We know there are some things we do not know. But there are also unknown unknowns…

Thursday, May 28th, 2009

This past week wasn’t all that interesting. This coming week will be.

Prices bounced around a bit, but more or less stabilized around $3.50 following last Thursday’s precipitous drop, which came hot on the heels of last Thursday’s storage report. One can feel, however, the pull of a gradual slide towards the $3.00 mark. Considering that the fundamentals of the natural gas market, the outlook for the national economy and the forecast for the global economy haven’t changed all that much from where they were last week, or the week before that, or the month before that, this is entirely predictable.
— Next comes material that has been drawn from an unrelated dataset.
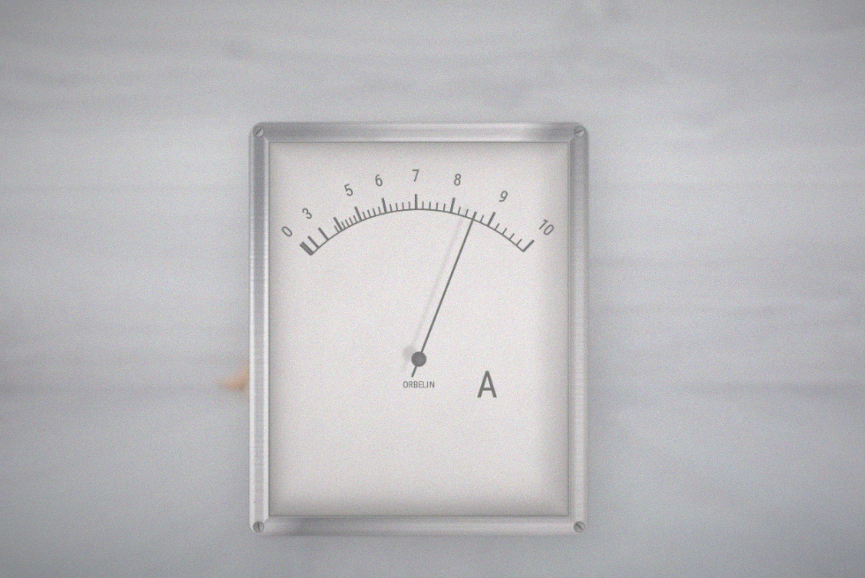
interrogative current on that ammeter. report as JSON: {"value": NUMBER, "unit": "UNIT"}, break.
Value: {"value": 8.6, "unit": "A"}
It may have nothing to do, however, with what happens to natural gas prices this week. Because this week marks the turn from May into June, and funny things have been happening to the NYMEX price when the end of the month comes around. It will be worth watching to see whether this turnover is “funny” or not.

We’ll promise you one thing: nobody knows for sure.

It’s been interesting reading the market analysts these past few months as they try to come to terms with 2008. This past year saw the natural gas market endure greater volatility than ever before in its history, and also saw it follow a path that completely contradicted traditional market predictors: prices rose like a rocket during the summer, then plummeted during the winter.

And while most analysists have stuck to their guns in explaining the market according to traditional market fundamentals, each week brings a new onset of head scratching.

At Cost Containment Intl., we think they actually know the answer. They just don’t like it.

We’ve written many times in the past about the role that speculation is playing in the energy markets. Speculation is a fairly new factor for energy, and it’s a factor that has changed radically in the last few years due to the influx of a new generation of investors and fund managers. They have littler aversion to risk, they’ve enjoyed a taste of quick, easy profits, and they have little patience. They are undeterred by the fact that they’re not schooled in the fundamentals. They don’t mind playing fast and loose, especially when they’re playing with other people’s money.

In other words, they’re completely unpredictable. They tend to rush in and rush out (as we’ve seen over the past couple of months), leaving no more than tantalizing clues as to what started the rush. They amplify small price trends into major bumps. And in the process they have added a level of complexity to predicting the market which no one, as yet, has come to grips with. Most analysts are either leaving them out of the equasition or minimizing their impact.

What this means to you. We’ve said in the past that managing energy costs requires the combined skills of an engineer, an economist, a geologist, a climatologist, and a political scientist. Looking ahead, you’ll have to be a psychologist, as well. While it is doubtful that market factors will converge again into the “perfect storm” that was 2008, it’s not out of the question. Nothing is out of the question right now.

There is one factor, however, that you can predict and even control: your own tolerance to risk. This is a good time to take your own pulse, know your own mind, and set up an energy plan that matches your personality. Because the decisions won’t be getting any easier. We’re here to help.